▶ Instructions to follow:
Reproduce the lines from the one holding "Is the sum of 0.6%" through the one holding "What is the sum of all values?", inclusive, changing "sum" to "total" and keeping everything else the same. Leave the pictures out of your answer.

▶ Data for processing:
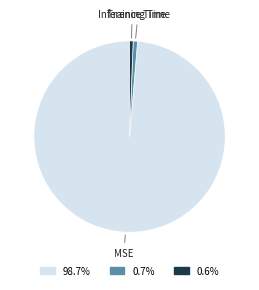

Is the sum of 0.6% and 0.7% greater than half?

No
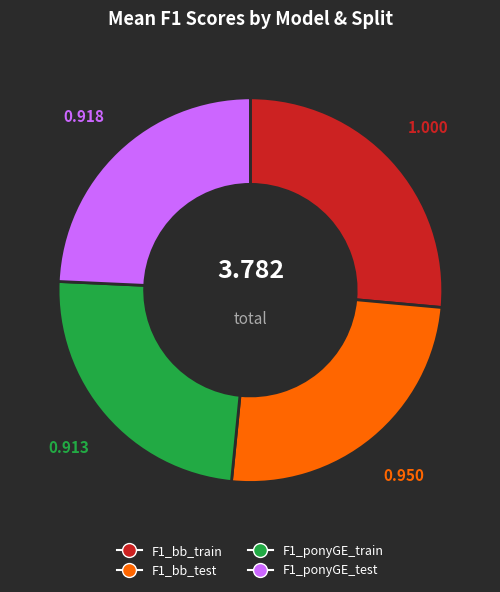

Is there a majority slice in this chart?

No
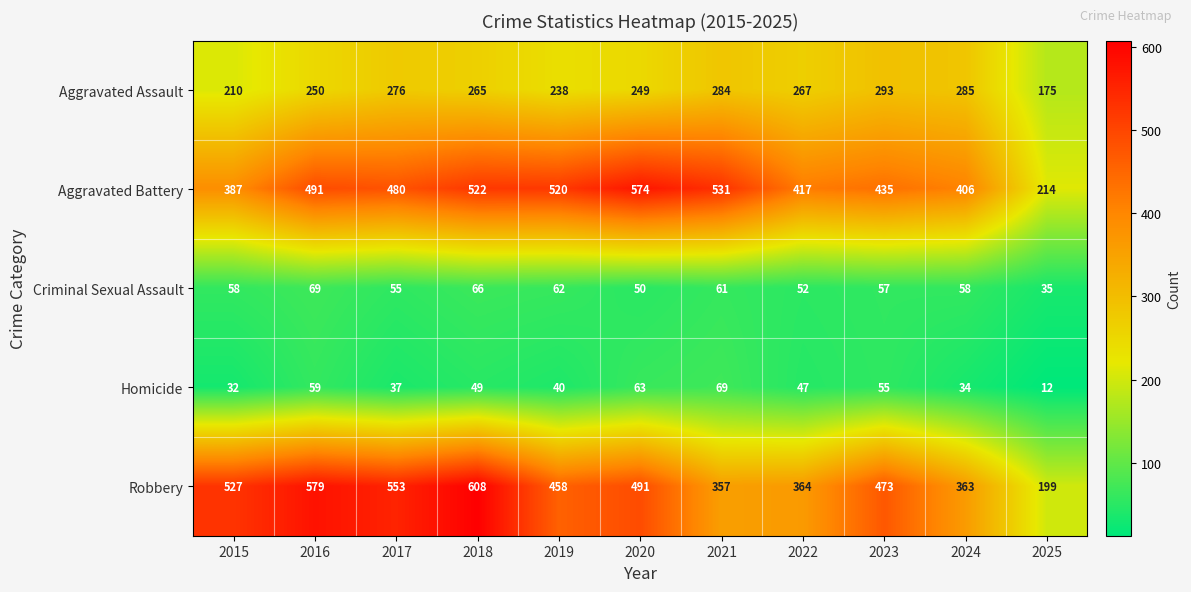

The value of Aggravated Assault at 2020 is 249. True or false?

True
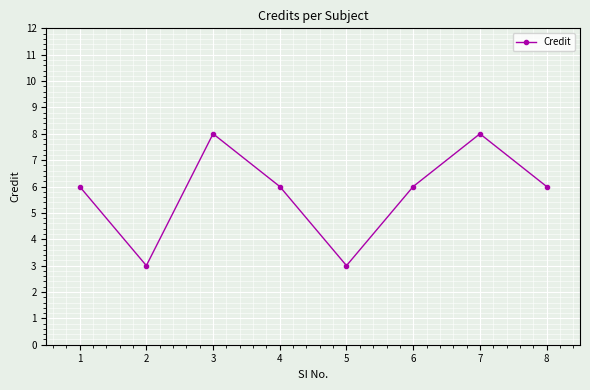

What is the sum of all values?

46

==

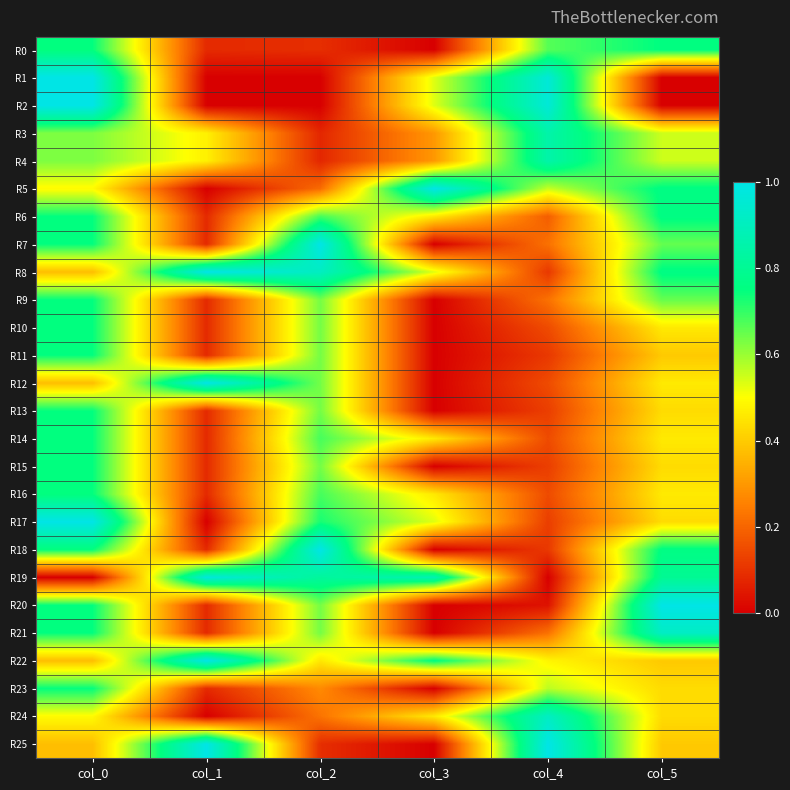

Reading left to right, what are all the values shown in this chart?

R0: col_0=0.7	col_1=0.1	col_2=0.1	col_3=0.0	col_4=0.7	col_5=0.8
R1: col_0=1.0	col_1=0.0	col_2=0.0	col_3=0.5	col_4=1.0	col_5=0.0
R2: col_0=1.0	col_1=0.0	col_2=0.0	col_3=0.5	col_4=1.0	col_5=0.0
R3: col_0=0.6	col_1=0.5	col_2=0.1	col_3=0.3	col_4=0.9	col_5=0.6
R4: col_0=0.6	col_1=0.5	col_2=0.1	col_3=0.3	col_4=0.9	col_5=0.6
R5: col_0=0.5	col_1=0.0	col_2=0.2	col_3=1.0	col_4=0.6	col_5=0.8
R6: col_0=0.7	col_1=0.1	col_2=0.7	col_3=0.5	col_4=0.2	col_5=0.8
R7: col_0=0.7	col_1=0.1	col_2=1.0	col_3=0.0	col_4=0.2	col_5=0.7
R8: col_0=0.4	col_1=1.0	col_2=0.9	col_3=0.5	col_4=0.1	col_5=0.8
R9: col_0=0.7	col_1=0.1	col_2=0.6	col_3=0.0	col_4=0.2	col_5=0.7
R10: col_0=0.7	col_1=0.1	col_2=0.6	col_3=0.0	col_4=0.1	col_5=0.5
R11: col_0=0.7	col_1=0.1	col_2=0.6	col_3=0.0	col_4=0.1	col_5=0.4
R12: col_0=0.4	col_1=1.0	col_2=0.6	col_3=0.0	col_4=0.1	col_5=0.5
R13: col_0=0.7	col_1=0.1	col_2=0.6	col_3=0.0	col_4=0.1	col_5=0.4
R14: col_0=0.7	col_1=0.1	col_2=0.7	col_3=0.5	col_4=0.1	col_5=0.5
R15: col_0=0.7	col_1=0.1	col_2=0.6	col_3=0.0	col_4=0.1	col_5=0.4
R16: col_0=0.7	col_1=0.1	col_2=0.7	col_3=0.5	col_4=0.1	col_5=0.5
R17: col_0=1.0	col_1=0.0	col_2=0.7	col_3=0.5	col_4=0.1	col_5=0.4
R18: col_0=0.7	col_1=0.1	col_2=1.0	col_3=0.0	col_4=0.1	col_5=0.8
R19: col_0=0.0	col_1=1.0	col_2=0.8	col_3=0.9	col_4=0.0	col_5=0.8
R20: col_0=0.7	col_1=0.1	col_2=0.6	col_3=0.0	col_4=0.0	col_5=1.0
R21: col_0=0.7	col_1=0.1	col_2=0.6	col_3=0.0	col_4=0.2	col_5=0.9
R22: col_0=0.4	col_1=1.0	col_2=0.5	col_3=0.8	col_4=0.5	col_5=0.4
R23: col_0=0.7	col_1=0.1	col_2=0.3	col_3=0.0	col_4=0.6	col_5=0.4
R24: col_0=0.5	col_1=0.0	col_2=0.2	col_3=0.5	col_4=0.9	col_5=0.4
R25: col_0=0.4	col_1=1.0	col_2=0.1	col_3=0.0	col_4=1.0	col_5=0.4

▶ Response for this exercise:
Is the total of 0.6% and 0.7% greater than half?

No

Is there a majority slice in this chart?

No

The value of Aggravated Assault at 2020 is 249. True or false?

True

What is the total of all values?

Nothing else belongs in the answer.